● **Text section**:
◆ ◆ ◆ ◆ ◆ ◆ ◆

# low traffic ride, Sarasota/Bradenton



## Riroadie (Sep 6, 2004)

I will be in the Sarasota/Bradenton area in February. Any suggestions for 30-50 mile rides with low traffic? Thanks for the help!


----------



## Slip Stream (Jul 19, 2002)

Longboat Key with City Park, Ringling Bridge and Marina is about 35 miles. Bike lane the length of the Island. Only two stop lights on Longboat. Wide sidewalk for pedestrian/rollerblade traffic. Caution, it is straight and flat. Extend the ride by taking 41 South (Tamiami Trl at the end of the mainland end of Ringling Bridge), Right on Orange, Right on Osprey, Right on Siesta Key. This will put you on Siesta Key. Stay right and you will travel to the end of the Island, only three lights to halt you on the island. Just past the campground, turn Right on Turtle Beach (Across from Turtles restaraunts). Great veiw! Turn around and head North. Total ride with Longboat and Siesta is over 50 miles.

There are many other routes, but on a Friday the above route is your best bet.

PS. Stay on the sidewalk on 41 Tamiami. It is built for bike traffic on the bay side both north and south. When heading north from Siesta to Longboat, stay on sidewalk Southside of Ringling Bridge. Turn Left in to Hart Landing. Go under the bridge (I didn't make the smell, I found it there) and you will emerge on the other side where there is a wide bike lane to get you over the bridge. Again, great view!

◆ ◆ ◆ ◆ ◆ ◆ ◆

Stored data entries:
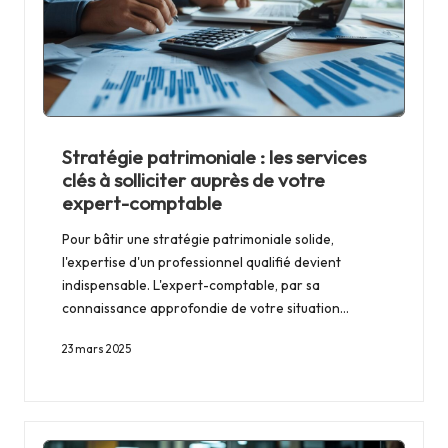
Stratégie patrimoniale : les services
clés à solliciter auprès de votre
expert-comptable
Pour bâtir une stratégie patrimoniale solide,
l'expertise d'un professionnel qualifié devient
indispensable. L'expert-comptable, par sa
connaissance approfondie de votre situation…
23 mars 2025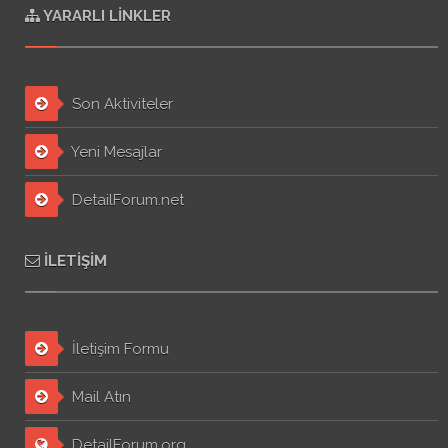
YARARLI LINKLER
Son Aktiviteler
Yeni Mesajlar
DetailForum.net
İLETIŞIM
İletişim Formu
Mail Atın
DetailForum.org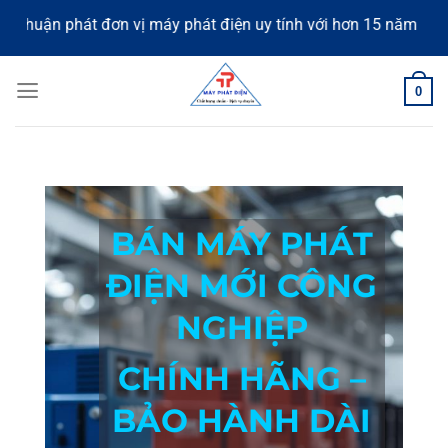
Skip
hát đơn vị máy phát điện uy tính với hơn 15 năm kinh nghiệm, 
to
content
0
BÁN MÁY PHÁT
ĐIỆN MỚI CÔNG
NGHIỆP
CHÍNH HÃNG –
BẢO HÀNH DÀI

◆ ◆ ◆ ◆ ◆ ◆ ◆

● **Your goal**: Translate this sentence from the Sarasota/Bradenton ride thread into Spanish: "There are many other routes, but on a Friday the above route is your best bet."

● **Final answer**: Hay muchas otras rutas, pero un viernes la ruta descrita arriba es tu mejor opción.